From Birchall’s perspective, of course, the key thing is not that Tony Cliff was imperfect, but that he never wavered in his socialist convictions, and never stopped building the party. As he pointedly insists in the book’s conclusion, “Among writers of the anti-Stalinist left who built on Trotsky’s heritage in the second half of the twentieth century, Isaac Deutscher, C.L.R. James, and Hal Draper produced books comparable in quality to Cliff’s, but their organizational legacy was negligible.” It’s impossible to make sense of Cliff’s Marxism, in other words, without also coming to terms with the strengths and weaknesses of the organization that he and his collaborators practically built from scratch.
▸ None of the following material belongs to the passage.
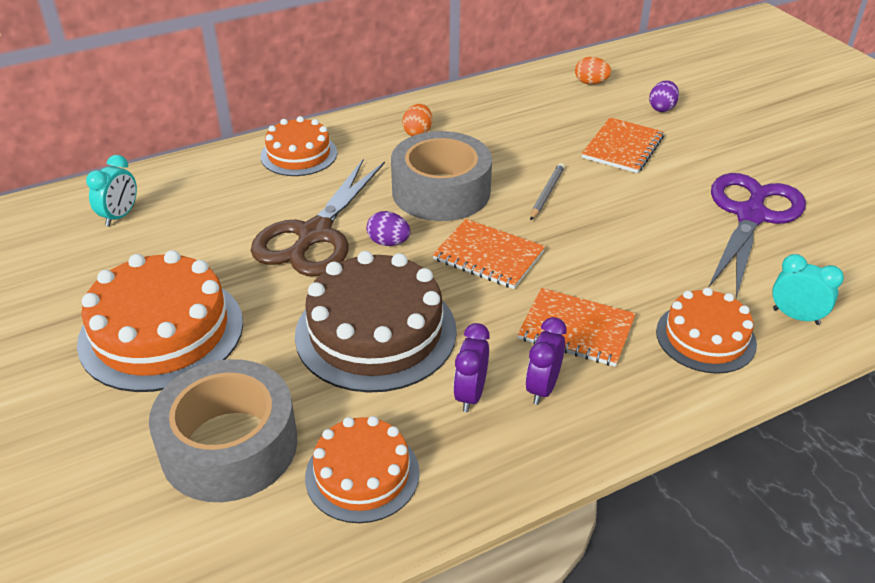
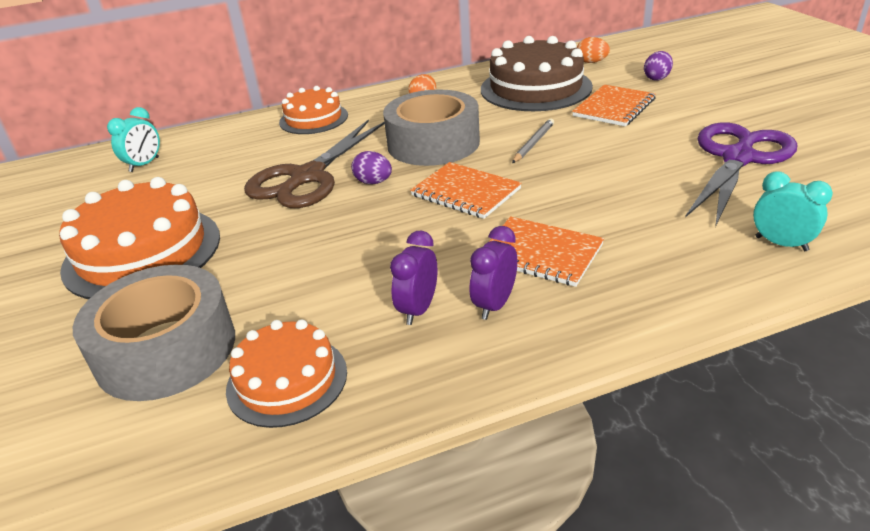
camera: 10 degrees right, 5 degrees down
(376, 332) = (339, 254): brown cake -> brown cake (535, 88)
(705, 337) = (678, 262): orange cake -> none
As it happens, Tony Cliff played a formative role in my own development as an impressionable young radical. I saw him speak a dozen or more times, sometimes to small audiences and, on a few occasions, at mass rallies. He was a formidable orator — witty, insightful, and quick on his feet. Birchall’s thoroughly researched biography brought back many fond memories. In fact, I spent a few happy afternoons with Tony Cliff and Chanie Rosenberg in their modest London home in the late 1970s and early 1980s. When I first met Cliff I was still in secondary school. At the time, I was thinking about getting a factory job, or a printing apprenticeship, after graduation. Cliff helped me get past my workerist ambitions. There are plenty of opportunities for useful political work on campuses, he pointed out. Besides, he added, you might even learn something.